The irony is the name Abram carried meant “Exalted Father.” Would he ever live into his name? That question constantly nagged. In his seventy-fifth year he heard a word from God and followed him into a new land, chasing promises from a God previously unknown but one whom he deemed trustworthy, Abram put all his chips on God’s square. What had become of the gamble? So far nothing.
But the promised remained. Not only did it remain, but it was also constantly reinforced. God kept coming to Abram, bolstering his word with covenants and signs and everything else. In Genesis 17, God did something new in Abram’s life. He changed his name. Abram had 99 problems, but a name wasn’t one. Exalted father ain’t too shabby, unless, of course, God says it’s not enough.
God changed Abram’s name by shoving two extra letters before the “m.” Abram became Abraham. “Exalted Father” became “Father of Multitudes.” A century-old childless man. Is that a joke?
The author of Hebrews said no. In Hebrews 6:17, he spoke of the promise God made to Abraham. “When God desired to show more convincingly to the heirs of the promise the unchangeable character of his purpose, he guaranteed it with an oath.” God oathed himself to Abraham. “Exalted Father” becomes “Father of Multitudes,” and what made the difference was the God who made the change.
Leon Kass comments, “The change of Abram’s name, offered in conjunction with God’s abundant promise, is in fact deeply significant. ‘Abraham’s very identity is now inextricable from God’s promise of abundant offspring. His being depends on God’s speech. If God breaks his promise, Abraham ceases to be Abraham.’”1 Abraham cannot be Abraham unless God is faithful. It all depends on the promise.
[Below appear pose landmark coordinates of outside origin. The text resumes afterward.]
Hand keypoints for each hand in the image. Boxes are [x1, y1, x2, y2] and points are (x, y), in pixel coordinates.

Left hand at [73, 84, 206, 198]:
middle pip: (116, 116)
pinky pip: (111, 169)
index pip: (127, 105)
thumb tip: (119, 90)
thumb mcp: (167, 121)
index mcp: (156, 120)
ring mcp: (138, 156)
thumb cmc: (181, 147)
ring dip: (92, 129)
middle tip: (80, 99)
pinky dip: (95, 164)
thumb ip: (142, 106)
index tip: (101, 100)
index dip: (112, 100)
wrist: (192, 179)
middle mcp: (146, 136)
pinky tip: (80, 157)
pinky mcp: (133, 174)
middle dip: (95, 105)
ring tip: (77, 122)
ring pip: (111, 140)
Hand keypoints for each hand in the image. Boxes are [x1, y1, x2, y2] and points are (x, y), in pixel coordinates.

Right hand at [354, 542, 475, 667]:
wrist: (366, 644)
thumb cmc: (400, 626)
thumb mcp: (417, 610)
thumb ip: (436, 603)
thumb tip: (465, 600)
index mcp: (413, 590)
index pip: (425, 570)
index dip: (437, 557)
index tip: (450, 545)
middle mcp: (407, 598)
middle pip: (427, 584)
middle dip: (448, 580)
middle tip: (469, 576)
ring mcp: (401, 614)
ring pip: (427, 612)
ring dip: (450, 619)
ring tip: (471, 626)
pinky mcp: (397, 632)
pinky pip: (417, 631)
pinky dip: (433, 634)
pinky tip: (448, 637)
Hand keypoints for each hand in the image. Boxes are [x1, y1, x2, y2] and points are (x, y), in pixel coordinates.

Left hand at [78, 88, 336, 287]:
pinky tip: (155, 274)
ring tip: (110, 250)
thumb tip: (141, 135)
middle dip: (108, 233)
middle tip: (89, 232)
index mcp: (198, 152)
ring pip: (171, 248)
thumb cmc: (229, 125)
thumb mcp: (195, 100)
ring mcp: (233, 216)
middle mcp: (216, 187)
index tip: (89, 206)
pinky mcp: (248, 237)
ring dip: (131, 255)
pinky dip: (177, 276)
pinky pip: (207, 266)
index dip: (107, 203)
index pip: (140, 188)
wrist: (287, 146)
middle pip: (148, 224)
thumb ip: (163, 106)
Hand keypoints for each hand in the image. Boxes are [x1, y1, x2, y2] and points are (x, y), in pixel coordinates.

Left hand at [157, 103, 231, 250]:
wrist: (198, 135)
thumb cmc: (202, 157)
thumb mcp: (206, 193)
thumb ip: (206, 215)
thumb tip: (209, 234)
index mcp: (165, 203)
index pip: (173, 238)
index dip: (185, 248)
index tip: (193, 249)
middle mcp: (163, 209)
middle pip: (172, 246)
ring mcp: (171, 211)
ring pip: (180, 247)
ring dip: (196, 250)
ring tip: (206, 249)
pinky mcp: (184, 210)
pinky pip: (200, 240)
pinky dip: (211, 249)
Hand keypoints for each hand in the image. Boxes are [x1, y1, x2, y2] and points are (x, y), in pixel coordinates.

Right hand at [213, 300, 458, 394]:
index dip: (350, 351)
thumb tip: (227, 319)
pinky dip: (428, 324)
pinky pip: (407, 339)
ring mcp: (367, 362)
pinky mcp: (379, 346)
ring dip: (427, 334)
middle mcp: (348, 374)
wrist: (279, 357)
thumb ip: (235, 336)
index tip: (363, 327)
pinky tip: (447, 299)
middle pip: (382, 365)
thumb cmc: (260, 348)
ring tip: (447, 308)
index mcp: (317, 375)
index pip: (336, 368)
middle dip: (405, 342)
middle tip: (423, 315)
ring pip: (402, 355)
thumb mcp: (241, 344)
And what of Abraham’s part in this? Kass goes on. “As for Abraham (and his seed), the obligation of the new covenant is remarkably simple: keeping the covenant simply means remembering it, that is, marking its token or sign in the flesh of every male throughout the generations, by the act of circumcision.”[1]
You could argue circumcision isn’t nothing. That’s true, it’s not. But it isn’t something anyone earns. It is something that happens passively. It is a sign of the covenant, a reminder that God has made his claim on his people.
The only way Abram becomes Abraham is by the power of God through the never-failing word of God.
The only way we become who we must become is by the power of God through the never-failing word of God.
[1] Leon Kass, The Beginning of Wisdom: Reading Genesis (Chicago: University of Chicago Press, 2006), 312.